Si on ne parlait que de quels plats sont bons sans discuter origine ni méthodes, ça semblerait vide.
« Camarade Zhao, servez-nous juste les plats que j'ai réservés hier. » dit Huang Chen, puis il ramène He Zhiyuan à leur table, riant aux éclats.
« Tu ris de quoi ? J'ai plus de dignité ? » Assis, He Zhiyuan ne peut s'empêcher de rire lui aussi.
Huang Chen dit en souriant : « T'étais trop impatient. Tout ce que tu veux demander, attends d'avoir mangé. Je t'amènerai, je présenterai qui tu es, et ensuite tu pourras demander. Même si elle ne veut pas répondre, elle ne te frappera pas pour de vrai. »
« Tu ne comprends pas. Ce bœuf Qiao Jojo a l'air si bon, je n'ai tout simplement pas pu retenir mes questions. » He Zhiyuan jette un coup d'œil autour de la boutique.
L'intérieur du restaurant est assez spacieux. Avec dix-neuf tables dressées, ça ne fait pas bondé. Pour l'instant, chaque table est prise, et il y a des gens dehors qui font la queue pour manger. Pour un petit bourg, des affaires comme ça, c'est excellent.
Des tables des Huit Immortels avec de longs bancs, une couche de mortier de ciment au sol, tables et bancs essuyés d'une propreté impeccable sans trace de graisse. On ne peut pas dire que c'est décoré, mais ça a l'air net et propre, mieux que quatre-vingt-dix-neuf pour cent des petits restaurants des bourgs.
« Quels plats tu as commandés ? » Le regard de He Zhiyuan se pose sur la carte au mur. La carte est assez simple.
« Bœuf Qiao Jiao, porc deux fois cuit, bœuf haché aux deux piments, oreilles de porc braisées, salade de poulet froid, quatre plats et une soupe. » dit Huang Chen.
« Pour trois personnes, c'est trop. Je vois que les portions ici sont toutes assez grosses. » He Zhiyuan retire son regard et secoue la tête.
« Si on n'arrive pas à finir, on emportera les plats froids. Puisque tu es là, je veux que tu goûtes plus de plats. » Huang Chen sourit et débouche l'alcool.
Pendant qu'ils parlent, le bœuf Qiao Jiao arrive en premier.
On leur donne trois coupelles sèches, trois petits bols pour la soupe, et une assiette de radis mariné.

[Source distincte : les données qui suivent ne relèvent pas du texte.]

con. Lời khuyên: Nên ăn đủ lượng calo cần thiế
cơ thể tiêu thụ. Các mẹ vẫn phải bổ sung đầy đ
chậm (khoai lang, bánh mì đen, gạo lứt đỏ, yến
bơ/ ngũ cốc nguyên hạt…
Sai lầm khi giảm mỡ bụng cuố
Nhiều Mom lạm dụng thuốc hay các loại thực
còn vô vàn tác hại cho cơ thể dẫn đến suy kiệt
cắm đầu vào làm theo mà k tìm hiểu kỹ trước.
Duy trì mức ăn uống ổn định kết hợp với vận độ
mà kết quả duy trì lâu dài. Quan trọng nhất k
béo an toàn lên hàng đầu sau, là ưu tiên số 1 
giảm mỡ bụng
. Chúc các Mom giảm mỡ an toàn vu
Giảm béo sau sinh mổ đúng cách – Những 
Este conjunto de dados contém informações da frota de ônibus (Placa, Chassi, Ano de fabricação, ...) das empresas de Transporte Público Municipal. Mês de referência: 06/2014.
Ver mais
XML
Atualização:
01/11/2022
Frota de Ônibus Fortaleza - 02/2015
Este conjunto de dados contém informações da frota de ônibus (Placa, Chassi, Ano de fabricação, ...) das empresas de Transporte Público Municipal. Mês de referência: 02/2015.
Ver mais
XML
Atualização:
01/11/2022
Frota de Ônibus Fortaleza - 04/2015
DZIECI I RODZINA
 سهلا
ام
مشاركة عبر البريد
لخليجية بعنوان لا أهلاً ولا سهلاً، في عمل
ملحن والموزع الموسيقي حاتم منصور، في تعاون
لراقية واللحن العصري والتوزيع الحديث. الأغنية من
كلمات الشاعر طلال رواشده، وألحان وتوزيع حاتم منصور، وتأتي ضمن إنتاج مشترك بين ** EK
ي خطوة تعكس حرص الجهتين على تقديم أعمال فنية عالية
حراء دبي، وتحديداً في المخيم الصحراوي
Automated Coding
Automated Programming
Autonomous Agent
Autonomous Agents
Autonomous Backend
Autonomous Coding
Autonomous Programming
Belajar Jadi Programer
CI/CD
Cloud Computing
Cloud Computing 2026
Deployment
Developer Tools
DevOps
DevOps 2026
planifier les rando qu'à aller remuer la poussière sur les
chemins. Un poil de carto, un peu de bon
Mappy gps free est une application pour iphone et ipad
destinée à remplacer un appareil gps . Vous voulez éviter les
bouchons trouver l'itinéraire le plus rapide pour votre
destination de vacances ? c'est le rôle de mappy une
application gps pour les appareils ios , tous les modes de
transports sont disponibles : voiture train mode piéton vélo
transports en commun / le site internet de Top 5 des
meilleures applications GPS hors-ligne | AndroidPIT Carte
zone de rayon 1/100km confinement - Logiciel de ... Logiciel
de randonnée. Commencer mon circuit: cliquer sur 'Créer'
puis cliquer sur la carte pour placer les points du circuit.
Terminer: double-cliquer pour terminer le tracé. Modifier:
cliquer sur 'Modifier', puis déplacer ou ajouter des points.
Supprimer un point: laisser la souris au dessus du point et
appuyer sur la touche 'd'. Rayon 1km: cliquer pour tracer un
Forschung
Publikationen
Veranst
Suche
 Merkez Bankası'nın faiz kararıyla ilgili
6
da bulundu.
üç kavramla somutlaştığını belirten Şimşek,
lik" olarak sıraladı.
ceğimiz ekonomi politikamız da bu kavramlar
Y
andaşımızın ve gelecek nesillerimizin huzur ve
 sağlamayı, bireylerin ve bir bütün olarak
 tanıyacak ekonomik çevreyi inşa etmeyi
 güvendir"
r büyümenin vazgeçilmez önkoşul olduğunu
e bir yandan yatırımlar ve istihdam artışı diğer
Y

« Le bœuf Qiao Jiao est là. Je goûte la soupe d'abord. » He Zhiyuan se redresse illico et utilise la cuillère pour se servir de la soupe.
Le bœuf Qiao Jiao est ce qui l'intéresse le plus sur la carte.
« 《Cuisine du Sichuan》 ? » Dans la cuisine, Zhou Yan regarde He Zhiyuan boire la soupe et tombe dans la réflexion.
S'ils peuvent entrer dans le magazine, ça devrait pas mal aider à faire connaître le restaurant.
À cette époque, un magazine est un média assez puissant.
C'est un vieux livre que j'ai ramassé et reçu aujourd'hui.
Quelques-unes de ses couvertures sont d'une exquise finesse, et les photos en couleur à l'intérieur m'ont surpris.
Y compris la dernière page de ce numéro, la rénovation de la salle à manger du restaurant Xingfu dans le district de Guan m'a aussi choqué.